----- EXTRAIT DU DOCUMENT

Tous les étudiants québécois inscrits à temps plein dans les domaines prioritaires déterminés seront par ailleurs admissibles, qu’ils soient au début, au milieu ou encore à la fin de leur cheminement, et ce, dès la session d’automne 2022, a fait savoir le gouvernement.

Lors de la présentation du mini-budget, certaines associations, comme Manufacturiers et Exportateurs du Québec ainsi que le Conseil du patronat du Québec (CPQ), avaient entre autres reproché au gouvernement Legault de ne pas avoir suffisamment élargi le bassin de travailleurs pour certains domaines du secteur privé.

Mardi, le CPQ s’est réjoui de l’ouverture du gouvernement à élargir ces mesures à d’autres secteurs d’activités. « Il y a plusieurs autres domaines tout aussi importants pour l’économie du Québec et ses régions », a indiqué le président et chef de la direction, Karl Blackburn.

Le CPQ est rassuré de voir le gouvernement mettre autant d’efforts, d’énergie et de sommes dédiées à la pénurie de main-d’œuvre. Il prend les grands moyens, en misant sur la formation et la diplomation des étudiants ainsi que le rehaussement des compétences des travailleurs.

Karl Blackburn, président et chef de la direction du CPQ

De son côté, la Fédération canadienne de l’entreprise indépendante déplore que Québec n’agisse pas suffisamment pour aider les petites entreprises des autres industries en ne ciblant que six secteurs précis. « Québec bloque l’accès à des petites entreprises aux crédits d’impôt pour accueillir des travailleurs expérimentés et éloignés », a souligné le vice-président, François Vincent, sur Twitter.

Québec a aussi annoncé la semaine dernière des mesures pour inciter les retraités, notamment de l’enseignement, des services de garde et des soins infirmiers, à revenir en poste, dont une prime salariale temporaire, jusqu’au 31 mars 2023, ce qui représente environ 3000 $ par année pour une personne dont le revenu de travail est de 40 000 $.

Pour l’heure, le gouvernement Legault n’a pas l’intention de revoir à la hausse les seuils d’immigration pour attirer davantage de main-d’œuvre. « On atteint la limite pour l’instant de la capacité d’intégration au Québec », a souligné le premier ministre. Québec doit accueillir 50 000 immigrants en 2022.

Il y avait quelque 279 000 postes vacants au Québec en septembre, selon Statistique Canada.

----------

Dites si chacun des énoncés ci-dessous concorde avec l’extrait sur la pénurie de main-d’œuvre au Québec, s’il vous plaît, en répondant par oui ou par non et en citant mot pour mot les termes décisifs de l’extrait.
1. Le Conseil du patronat du Québec a accueilli favorablement l’ouverture du gouvernement à étendre les mesures à d’autres secteurs.
2. Le gouvernement Legault compte relever les seuils d’immigration pour attirer plus de main-d’œuvre.
3. La prime salariale temporaire destinée aux retraités est prévue jusqu’au 31 mars 2023.

----- JEU DE DONNÉES

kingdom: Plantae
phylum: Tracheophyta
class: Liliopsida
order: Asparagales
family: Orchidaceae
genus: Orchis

----------
----- JEU DE DONNÉES

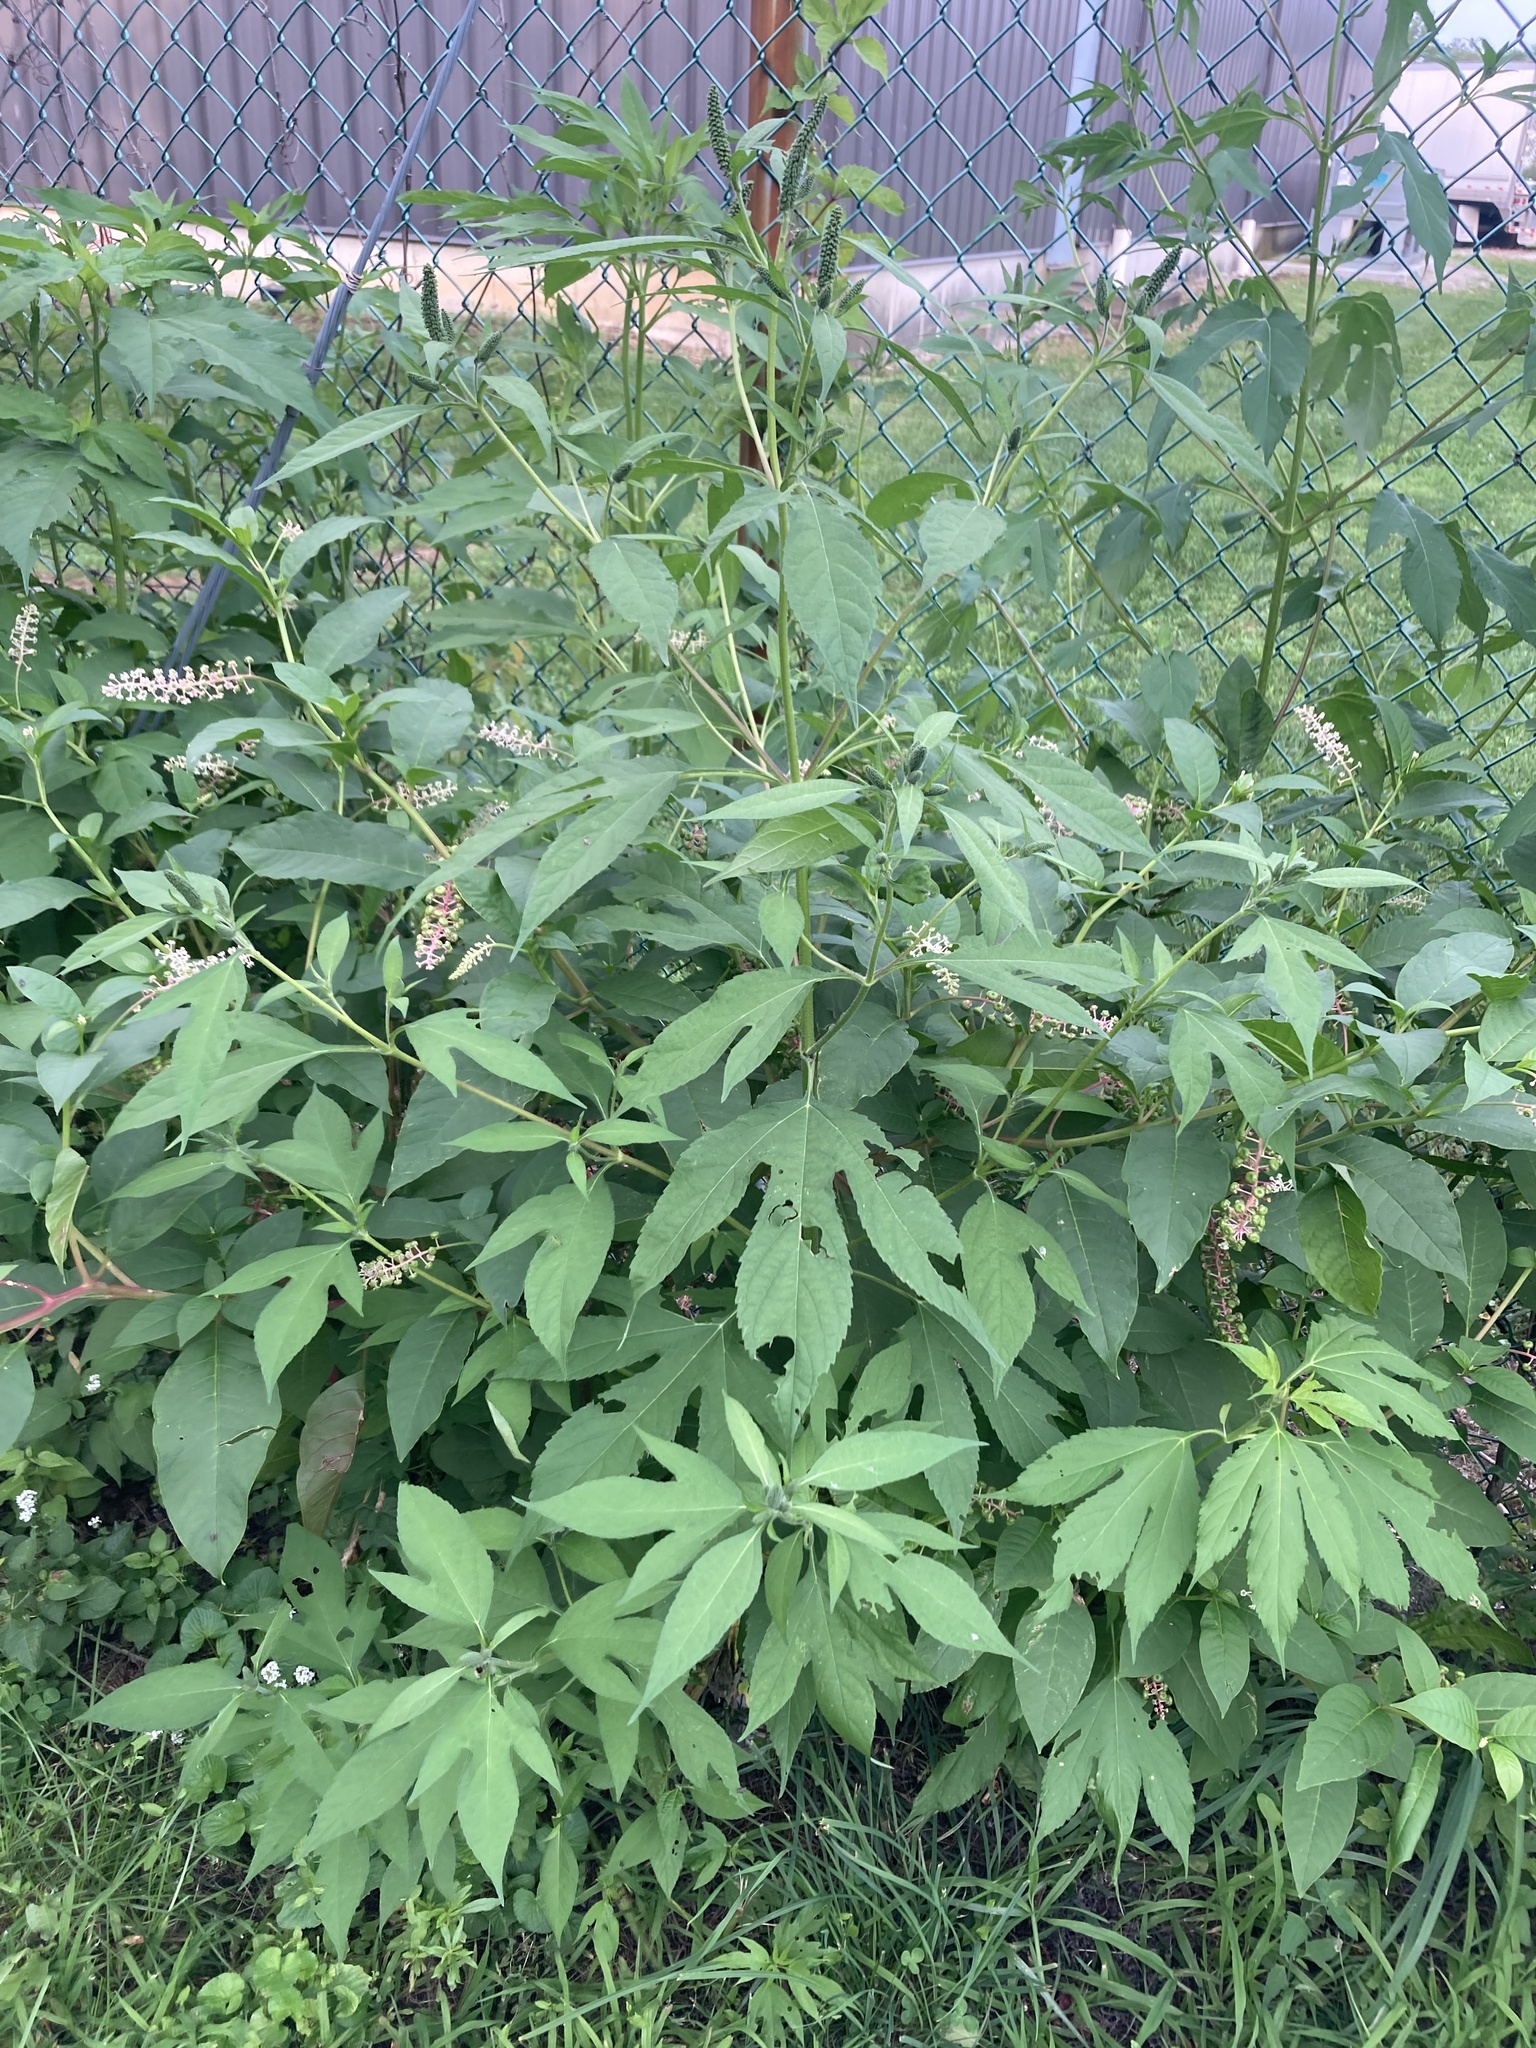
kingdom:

----------

CORRIGÉ:
1. Oui : « le CPQ s’est réjoui de l’ouverture du gouvernement à élargir ces mesures à d’autres secteurs d’activités »
2. Non : « le gouvernement Legault n’a pas l’intention de revoir à la hausse les seuils d’immigration »
3. Oui : « une prime salariale temporaire, jusqu’au 31 mars 2023 »